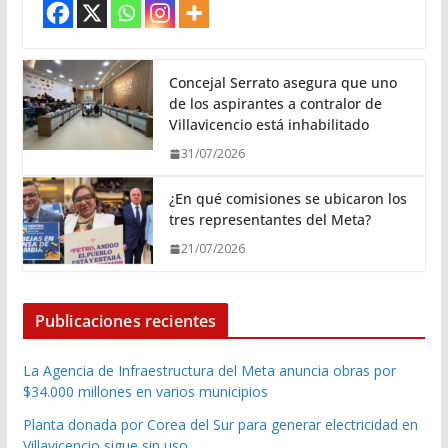
Concejal Serrato asegura que uno
de los aspirantes a contralor de
Villavicencio está inhabilitado
31/07/2026
¿En qué comisiones se ubicaron los
tres representantes del Meta?
21/07/2026
Publicaciones recientes
La Agencia de Infraestructura del Meta anuncia obras por
$34.000 millones en varios municipios
Planta donada por Corea del Sur para generar electricidad en
Villavicencio sigue sin uso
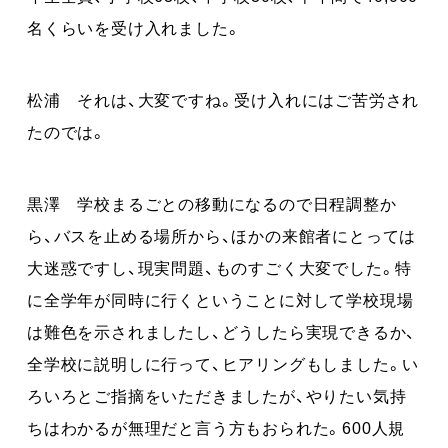
名くらいを受け入れました。
松浦 それは、大変ですね。受け入れにはご苦労され
たのでは。
黒澤 学校まるごとの移動になるので日程調整か
ら、バスを止める場所から、ほかの来館者にとっては
大迷惑ですし、現実問題、ものすごく大変でした。特
に全学年が同時に行くということに対して学校現場
は難色を示されましたし、どうしたら実現できるか、
全学校に説明しに行って、ヒアリングもしました。い
ろいろとご指摘をいただきましたが、やりたい気持
ちはわかるが無理だと言う方もおられた。600人規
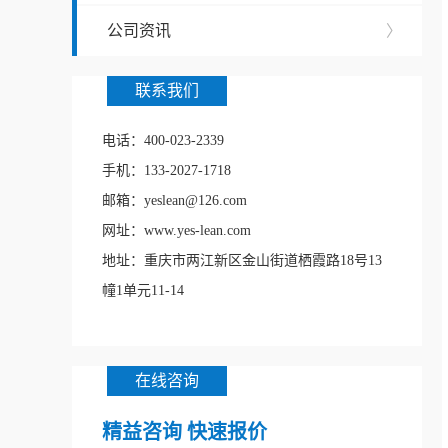
公司资讯
〉
联系我们
电话：400-023-2339
手机：133-2027-1718
邮箱：yeslean@126.com
网址：www.yes-lean.com
地址：重庆市两江新区金山街道栖霞路18号13
幢1单元11-14
在线咨询
精益咨询 快速报价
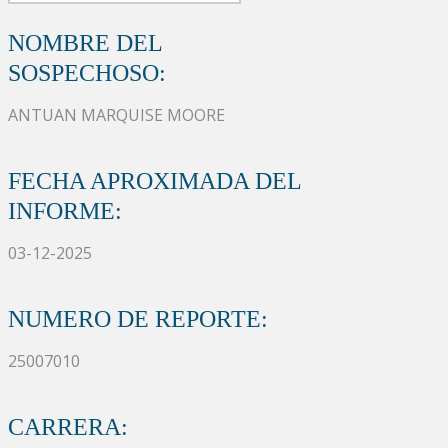
NOMBRE DEL
SOSPECHOSO:
ANTUAN MARQUISE MOORE
FECHA APROXIMADA DEL
INFORME:
03-12-2025
NUMERO DE REPORTE:
25007010
CARRERA:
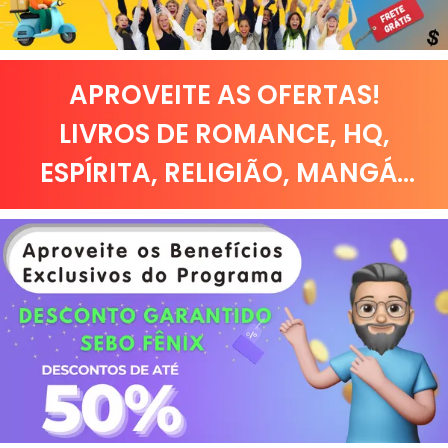
APROVEITE AS OFERTAS!
LIVROS DE
ROMANCE
,
HQ,
ESPÍRITA
,
RELIGIÃO
,
MANGÁ
...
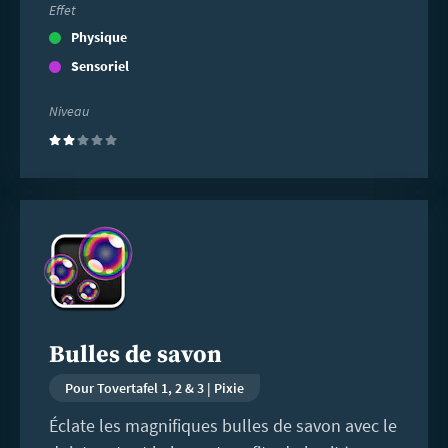
Effet
Physique
Sensoriel
Niveau
(2)
En
savoir
plus
Bulles de savon
Pour Tovertafel 1, 2 & 3 | Pixie
Éclate les magnifiques bulles de savon avec le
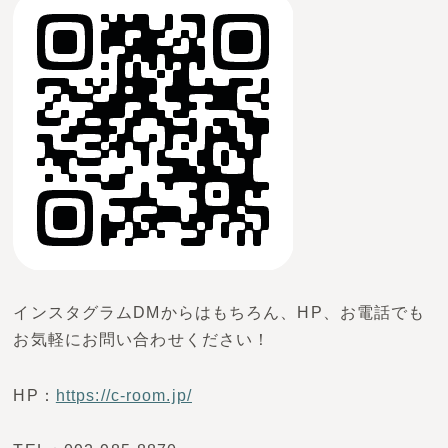
インスタグラムDMからはもちろん、HP、お電話でも
お気軽にお問い合わせください！
HP：
https://c-room.jp/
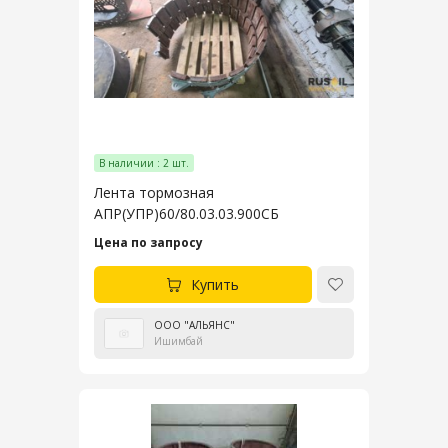
В наличии : 2 шт.
Лента тормозная
АПР(УПР)60/80.03.03.900СБ
Цена по запросу
Купить
ООО "АЛЬЯНС"
Ишимбай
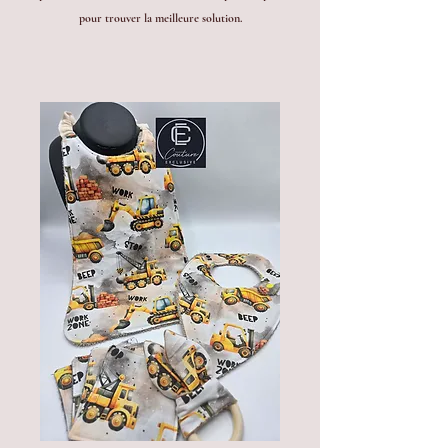
pour trouver la meilleure solution.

Problem details:
Go through the entries and return each line where the word "Meta" occurs.

Reply to the exercise:
tres representantes del Meta?
La Agencia de Infraestructura del Meta anuncia obras por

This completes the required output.